━━━━━ PASSAGE FOURNI ━━━━━
Quels que soient les formats des marégrammes, et par conséquent les appareils à utiliser pour effectuer cette action, il est essentiel d'enregistrer les fichiers numériques en format « .tif ». La définition des images scannées va varier en fonction des dimensions du marégrammes, l'objectif étant d'obtenir un fichier ne dépassant une taille de 50-60 Mo avec la meilleure résolution possible. 300 à 400 dpi est la résolution optimale.
Quatre grands types de marégrammes ont été identifiés en fonction de leurs états (Figure 5).
Type 1 (Figure 5A) : Les marégrammes sont dans un bon état et le signal est bien visible. Il est possible de bien discriminer le signal du fond. Le logiciel NUNIEAU vectorise le signal sans difficulté.
Type 2 (Figure 5B) : Les marégrammes sont dans un état moyen et le papier est noirci. Néanmoins, le signal est (partiellement) récupérable par NUNIEAU.
Type 3 (Figure 5C) : Les marégrammes sont dans un mauvais état et sont très noircis. Le signal est très difficile à identifier, même parfois invisible.
Type 4 (Figure 5D) : Les marégrammes sont dans un état moyen. La feuille est dans une bon ou moyen état de conservation, mais le signal est difficilement visible voire invisible. Souvent les pleines et basses mers et même parfois l'ensemble de la courbe, sont retracées au crayon. Ces types de marégrammes concernent doivent faire l'objet au préalable d'une retouche d'image (Figure 6) afin de faire apparaitre les courbes qui seront par la suite extrait par NUNIEAU.
━━━━━ DONNÉES FOURNIES ━━━━━
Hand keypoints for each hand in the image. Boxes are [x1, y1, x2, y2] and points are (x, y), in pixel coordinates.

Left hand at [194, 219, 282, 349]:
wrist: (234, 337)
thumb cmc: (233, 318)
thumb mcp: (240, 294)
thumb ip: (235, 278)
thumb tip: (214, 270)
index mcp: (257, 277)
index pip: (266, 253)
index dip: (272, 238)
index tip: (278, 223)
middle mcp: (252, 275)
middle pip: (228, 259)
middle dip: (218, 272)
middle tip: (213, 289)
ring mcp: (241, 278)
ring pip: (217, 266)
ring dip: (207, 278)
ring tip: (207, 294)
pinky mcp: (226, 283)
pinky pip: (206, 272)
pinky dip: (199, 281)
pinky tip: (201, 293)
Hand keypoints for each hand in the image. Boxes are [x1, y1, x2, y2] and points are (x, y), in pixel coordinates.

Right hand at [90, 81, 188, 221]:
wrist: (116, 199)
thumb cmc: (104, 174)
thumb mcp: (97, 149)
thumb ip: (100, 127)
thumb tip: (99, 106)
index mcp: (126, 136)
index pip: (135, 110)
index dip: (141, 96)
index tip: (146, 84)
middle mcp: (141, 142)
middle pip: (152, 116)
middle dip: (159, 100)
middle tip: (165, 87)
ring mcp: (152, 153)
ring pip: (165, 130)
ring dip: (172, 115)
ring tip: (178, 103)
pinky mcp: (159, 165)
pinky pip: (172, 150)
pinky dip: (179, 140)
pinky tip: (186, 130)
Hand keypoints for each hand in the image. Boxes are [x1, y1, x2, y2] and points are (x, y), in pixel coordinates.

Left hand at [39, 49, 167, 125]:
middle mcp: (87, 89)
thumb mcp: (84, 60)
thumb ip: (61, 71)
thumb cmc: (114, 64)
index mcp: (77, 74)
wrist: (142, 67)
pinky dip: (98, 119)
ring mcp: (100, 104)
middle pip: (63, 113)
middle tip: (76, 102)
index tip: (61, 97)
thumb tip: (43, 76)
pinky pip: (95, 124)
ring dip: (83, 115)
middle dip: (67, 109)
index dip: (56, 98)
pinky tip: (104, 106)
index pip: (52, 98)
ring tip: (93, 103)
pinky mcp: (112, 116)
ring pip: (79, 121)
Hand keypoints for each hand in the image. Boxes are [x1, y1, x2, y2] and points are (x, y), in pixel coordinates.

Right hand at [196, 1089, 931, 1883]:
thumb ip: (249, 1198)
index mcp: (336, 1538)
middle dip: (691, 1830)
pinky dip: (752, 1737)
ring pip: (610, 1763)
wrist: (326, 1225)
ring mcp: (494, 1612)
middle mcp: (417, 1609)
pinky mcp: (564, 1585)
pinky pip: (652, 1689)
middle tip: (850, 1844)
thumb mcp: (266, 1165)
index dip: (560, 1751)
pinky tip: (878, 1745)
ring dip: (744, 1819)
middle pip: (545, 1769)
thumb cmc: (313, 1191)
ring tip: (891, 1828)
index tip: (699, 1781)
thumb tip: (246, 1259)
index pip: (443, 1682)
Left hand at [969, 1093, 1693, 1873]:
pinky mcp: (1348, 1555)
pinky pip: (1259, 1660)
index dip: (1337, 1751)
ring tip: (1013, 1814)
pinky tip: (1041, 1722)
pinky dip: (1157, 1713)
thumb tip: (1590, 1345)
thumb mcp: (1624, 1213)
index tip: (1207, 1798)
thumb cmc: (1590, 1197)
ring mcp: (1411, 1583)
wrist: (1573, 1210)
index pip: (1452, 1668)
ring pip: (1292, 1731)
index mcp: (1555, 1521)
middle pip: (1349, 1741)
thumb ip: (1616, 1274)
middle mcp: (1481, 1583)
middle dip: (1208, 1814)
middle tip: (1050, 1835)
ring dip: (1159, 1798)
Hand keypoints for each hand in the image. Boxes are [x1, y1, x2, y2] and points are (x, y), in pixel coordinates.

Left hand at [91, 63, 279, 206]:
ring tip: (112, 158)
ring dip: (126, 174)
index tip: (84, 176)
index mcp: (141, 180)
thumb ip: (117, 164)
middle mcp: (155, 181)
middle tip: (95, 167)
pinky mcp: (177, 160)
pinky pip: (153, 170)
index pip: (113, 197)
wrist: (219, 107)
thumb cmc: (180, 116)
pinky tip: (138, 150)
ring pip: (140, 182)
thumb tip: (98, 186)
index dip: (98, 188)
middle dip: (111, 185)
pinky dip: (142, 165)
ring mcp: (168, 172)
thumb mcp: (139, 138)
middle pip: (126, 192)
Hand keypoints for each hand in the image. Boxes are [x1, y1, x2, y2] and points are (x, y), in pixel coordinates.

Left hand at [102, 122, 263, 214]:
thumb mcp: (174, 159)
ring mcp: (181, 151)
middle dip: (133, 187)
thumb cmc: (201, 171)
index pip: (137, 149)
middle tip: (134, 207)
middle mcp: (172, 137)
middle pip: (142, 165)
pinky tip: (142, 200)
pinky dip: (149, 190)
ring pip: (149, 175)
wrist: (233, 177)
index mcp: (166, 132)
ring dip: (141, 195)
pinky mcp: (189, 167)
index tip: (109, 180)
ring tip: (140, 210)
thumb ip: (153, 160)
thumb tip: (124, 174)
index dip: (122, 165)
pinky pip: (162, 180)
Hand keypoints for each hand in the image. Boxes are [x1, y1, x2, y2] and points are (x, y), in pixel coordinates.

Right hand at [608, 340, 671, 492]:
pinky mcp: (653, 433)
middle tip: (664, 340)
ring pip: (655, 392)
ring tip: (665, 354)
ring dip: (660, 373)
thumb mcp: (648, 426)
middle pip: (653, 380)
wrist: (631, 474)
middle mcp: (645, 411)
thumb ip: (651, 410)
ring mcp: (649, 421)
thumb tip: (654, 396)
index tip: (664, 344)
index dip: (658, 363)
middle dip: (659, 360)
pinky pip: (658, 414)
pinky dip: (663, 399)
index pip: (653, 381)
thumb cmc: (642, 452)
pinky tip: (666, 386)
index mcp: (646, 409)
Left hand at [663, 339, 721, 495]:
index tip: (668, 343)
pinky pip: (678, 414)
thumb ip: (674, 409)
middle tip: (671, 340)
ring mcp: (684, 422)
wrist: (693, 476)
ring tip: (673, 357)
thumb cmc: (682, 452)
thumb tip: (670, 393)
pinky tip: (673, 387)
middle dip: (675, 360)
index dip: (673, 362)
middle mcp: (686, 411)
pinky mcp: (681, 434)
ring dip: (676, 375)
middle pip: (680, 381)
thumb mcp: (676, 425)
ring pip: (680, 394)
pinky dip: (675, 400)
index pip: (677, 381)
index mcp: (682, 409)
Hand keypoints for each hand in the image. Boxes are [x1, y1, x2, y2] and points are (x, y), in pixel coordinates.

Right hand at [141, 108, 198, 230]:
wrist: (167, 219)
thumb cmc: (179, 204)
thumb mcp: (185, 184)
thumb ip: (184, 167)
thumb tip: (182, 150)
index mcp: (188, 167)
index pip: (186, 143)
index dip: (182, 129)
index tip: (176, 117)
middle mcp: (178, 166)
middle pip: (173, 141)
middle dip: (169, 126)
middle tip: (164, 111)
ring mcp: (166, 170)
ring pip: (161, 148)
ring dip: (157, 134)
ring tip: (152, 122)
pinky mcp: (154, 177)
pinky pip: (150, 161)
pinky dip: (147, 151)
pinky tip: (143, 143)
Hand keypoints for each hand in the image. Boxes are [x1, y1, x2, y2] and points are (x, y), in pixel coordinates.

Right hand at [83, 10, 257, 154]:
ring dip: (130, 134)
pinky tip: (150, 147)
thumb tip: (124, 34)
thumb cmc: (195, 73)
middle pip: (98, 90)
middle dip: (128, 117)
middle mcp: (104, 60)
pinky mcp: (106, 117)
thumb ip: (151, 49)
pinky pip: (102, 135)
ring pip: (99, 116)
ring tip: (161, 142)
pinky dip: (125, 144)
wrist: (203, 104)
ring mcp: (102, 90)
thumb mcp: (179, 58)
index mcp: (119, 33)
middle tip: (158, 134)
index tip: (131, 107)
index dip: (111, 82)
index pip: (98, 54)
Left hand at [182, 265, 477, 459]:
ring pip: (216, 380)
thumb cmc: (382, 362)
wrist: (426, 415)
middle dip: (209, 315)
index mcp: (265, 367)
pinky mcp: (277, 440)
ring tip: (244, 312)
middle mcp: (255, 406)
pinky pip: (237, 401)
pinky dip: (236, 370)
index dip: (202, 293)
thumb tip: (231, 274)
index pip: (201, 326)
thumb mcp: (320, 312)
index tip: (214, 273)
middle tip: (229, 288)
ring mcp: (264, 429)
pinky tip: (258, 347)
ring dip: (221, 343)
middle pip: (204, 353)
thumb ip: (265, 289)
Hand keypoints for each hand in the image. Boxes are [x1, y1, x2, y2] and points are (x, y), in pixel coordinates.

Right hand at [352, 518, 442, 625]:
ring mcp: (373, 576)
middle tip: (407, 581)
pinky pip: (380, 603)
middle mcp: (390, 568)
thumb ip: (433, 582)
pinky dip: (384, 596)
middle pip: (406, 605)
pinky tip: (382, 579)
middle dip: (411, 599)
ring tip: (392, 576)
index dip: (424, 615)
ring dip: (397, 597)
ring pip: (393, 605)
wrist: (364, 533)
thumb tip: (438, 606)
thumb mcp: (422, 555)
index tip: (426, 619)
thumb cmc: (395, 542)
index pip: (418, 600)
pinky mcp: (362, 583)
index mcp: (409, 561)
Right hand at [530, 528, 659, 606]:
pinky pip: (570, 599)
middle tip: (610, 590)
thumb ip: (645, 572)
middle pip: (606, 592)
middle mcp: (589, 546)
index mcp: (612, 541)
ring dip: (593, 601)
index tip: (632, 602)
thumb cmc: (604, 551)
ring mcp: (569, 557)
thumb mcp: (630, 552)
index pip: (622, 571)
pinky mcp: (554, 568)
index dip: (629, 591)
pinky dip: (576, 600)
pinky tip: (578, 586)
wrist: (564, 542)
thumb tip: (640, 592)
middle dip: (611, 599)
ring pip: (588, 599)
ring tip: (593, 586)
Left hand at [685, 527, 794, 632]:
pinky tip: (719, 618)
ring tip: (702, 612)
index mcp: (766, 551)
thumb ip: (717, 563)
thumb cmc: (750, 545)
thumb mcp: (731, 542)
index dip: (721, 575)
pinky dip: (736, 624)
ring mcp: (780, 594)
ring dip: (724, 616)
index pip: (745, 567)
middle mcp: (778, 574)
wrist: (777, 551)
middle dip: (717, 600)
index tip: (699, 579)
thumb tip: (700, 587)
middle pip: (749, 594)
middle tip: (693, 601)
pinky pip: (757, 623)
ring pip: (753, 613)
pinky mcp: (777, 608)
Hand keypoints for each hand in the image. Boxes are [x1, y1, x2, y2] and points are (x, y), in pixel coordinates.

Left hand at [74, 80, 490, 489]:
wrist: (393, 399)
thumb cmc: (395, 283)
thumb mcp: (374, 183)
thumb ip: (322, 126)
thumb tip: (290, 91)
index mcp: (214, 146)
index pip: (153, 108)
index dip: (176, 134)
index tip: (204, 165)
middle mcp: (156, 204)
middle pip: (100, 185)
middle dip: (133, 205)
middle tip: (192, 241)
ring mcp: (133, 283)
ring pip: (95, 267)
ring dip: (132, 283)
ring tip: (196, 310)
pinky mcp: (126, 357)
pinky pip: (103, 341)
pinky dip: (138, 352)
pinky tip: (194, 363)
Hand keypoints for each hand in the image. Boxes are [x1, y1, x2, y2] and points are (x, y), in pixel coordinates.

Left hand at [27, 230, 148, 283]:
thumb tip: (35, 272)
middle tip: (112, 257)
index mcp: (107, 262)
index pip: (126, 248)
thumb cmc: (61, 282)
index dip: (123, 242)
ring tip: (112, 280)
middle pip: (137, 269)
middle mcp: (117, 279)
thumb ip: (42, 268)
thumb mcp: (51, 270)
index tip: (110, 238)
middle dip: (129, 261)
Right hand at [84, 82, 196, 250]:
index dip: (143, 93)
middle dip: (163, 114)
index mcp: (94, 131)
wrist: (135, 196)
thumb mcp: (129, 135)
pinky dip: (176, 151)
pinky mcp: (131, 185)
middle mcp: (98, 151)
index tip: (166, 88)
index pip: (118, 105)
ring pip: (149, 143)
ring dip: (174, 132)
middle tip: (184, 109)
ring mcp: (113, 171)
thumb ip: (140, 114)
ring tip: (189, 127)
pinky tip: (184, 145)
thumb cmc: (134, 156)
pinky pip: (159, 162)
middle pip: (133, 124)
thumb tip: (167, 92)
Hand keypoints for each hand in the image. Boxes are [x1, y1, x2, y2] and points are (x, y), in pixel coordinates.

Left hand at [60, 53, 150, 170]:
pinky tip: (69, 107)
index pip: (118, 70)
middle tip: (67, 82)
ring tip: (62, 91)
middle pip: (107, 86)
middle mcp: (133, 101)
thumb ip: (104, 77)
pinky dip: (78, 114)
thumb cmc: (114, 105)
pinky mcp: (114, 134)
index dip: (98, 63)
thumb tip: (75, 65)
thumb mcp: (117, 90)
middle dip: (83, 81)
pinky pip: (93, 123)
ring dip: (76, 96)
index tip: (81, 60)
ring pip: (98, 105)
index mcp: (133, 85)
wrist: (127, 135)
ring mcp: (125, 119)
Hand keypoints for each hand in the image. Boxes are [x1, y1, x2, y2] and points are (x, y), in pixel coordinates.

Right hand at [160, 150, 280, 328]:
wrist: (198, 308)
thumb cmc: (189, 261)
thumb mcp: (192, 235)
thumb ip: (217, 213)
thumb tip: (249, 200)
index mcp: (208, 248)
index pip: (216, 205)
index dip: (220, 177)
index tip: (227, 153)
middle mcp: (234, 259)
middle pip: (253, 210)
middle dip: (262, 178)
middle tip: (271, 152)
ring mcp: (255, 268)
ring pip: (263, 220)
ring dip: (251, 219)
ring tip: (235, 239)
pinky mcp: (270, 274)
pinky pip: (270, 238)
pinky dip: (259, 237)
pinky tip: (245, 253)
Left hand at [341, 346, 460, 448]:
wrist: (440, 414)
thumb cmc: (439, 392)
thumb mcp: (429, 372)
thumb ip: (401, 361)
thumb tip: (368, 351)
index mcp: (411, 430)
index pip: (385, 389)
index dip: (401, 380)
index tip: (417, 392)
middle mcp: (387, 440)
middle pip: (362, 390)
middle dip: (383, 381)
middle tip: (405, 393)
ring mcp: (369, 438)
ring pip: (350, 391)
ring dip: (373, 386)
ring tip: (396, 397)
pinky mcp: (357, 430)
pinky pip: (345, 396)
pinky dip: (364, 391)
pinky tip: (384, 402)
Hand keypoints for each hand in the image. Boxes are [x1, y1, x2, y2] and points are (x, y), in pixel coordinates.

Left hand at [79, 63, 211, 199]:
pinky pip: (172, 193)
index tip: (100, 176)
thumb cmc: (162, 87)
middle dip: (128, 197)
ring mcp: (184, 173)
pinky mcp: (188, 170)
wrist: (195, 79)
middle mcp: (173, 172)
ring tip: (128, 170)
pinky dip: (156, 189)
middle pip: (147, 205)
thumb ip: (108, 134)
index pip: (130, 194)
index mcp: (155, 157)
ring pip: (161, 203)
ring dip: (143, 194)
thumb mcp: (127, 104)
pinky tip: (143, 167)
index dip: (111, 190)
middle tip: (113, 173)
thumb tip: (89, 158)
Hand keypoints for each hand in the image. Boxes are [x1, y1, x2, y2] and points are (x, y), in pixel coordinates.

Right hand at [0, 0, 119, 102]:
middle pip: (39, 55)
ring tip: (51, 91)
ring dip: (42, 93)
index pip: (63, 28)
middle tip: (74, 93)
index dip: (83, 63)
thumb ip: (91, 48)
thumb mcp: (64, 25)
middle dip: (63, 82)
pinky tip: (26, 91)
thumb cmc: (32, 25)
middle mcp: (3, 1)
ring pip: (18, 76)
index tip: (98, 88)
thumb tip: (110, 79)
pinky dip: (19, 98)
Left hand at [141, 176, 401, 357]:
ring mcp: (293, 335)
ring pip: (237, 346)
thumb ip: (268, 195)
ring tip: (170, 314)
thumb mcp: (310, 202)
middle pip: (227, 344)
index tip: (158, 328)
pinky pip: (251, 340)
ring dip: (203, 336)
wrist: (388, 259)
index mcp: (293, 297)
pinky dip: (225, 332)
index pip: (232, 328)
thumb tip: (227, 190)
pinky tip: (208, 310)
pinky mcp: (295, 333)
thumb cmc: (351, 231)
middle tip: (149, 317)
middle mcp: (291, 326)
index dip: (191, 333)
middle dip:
━━━━━
SÉRIE D'EXERCICES
a – D'après le passage sur les marégrammes, pourquoi ceux de type 4 doivent-ils subir une retouche d'image avant leur traitement ? Répondez en une à trois phrases, s'il vous plaît.
b – Prolongez le passage sur les marégrammes en reprenant juste après sa dernière phrase.

CORRIGÉ DE L'EXERCICE
a – Sur ces marégrammes, le signal est difficilement visible, voire invisible. La retouche d'image sert à faire apparaître les courbes, que NUNIEAU pourra ensuite extraire.

b –
Figure 5: Les différents types des marégrammes à digitaliser pendant la reconstruction des données marégraphiques historiques de Socoa. A) type 1, 142 marégrammes soit 18,3% (ex. 15-22 déc. 1970 ; AD64 – 2003W-20) ; B) type 3, 50 marégrammes soit 6,4% (ex. 29 oct. – 5 nov. 1963 ; AD64 – 2003W-13) ; C) type 4, 32 marégrammes soit 4,1% (ex. 25 nov. – 2 déc. 1963 ; AD64 – 2003W-13) ; et D) type 2, 553 marégrammes soit 71,2% (ex. 28 oct. – 4 nov. 1957 ; AD64 – 2003W-07)
Figure 6: Marégramme de type 2 traité à l'aide du logiciel d'édition et de retouche d'image GIMP. a) l'image originale (datée du 7 au 15 octobre 1957 ; AD64 - Bayonne - 2003W-07). Les signaux sont invisibles ; b) image modifiée après traitement. Les signaux deviennent visibles.
L'extraction du signal marégraphique nécessite plusieurs étapes:
1. Le renseignement des métadonnées à associer aux mesures de hauteurs d'eau, telles que la date de début des mesures, les caractéristiques de la grille (nombre et valeur des carreaux unitaires selon x et y), commentaires optionnels, … ;
2. Le calage du marégramme, à la fois en temps et en hauteur, grâce à la définition de points de calages dont les hauteurs et heures sont connues. Le logiciel met à disposition plusieurs outils permettant de vérifier la qualité de ce calage ;
3. La définition de la couleur à extraire d'après ses composantes de rouge, vert et bleu (valeurs RVB). La bonne définition de ces paramètres est primordiale pour ne pas trop extraire, ou au contraire ne pas assez extraire de pixels ;
4. Le nettoyage de l'image au cours duquel sont dessinées les zones à garder/exclure lors du traitement. Dans le cas d'un marégramme à courbes multiples, c'est au cours de cette étape qu'est défini le masque d'extraction.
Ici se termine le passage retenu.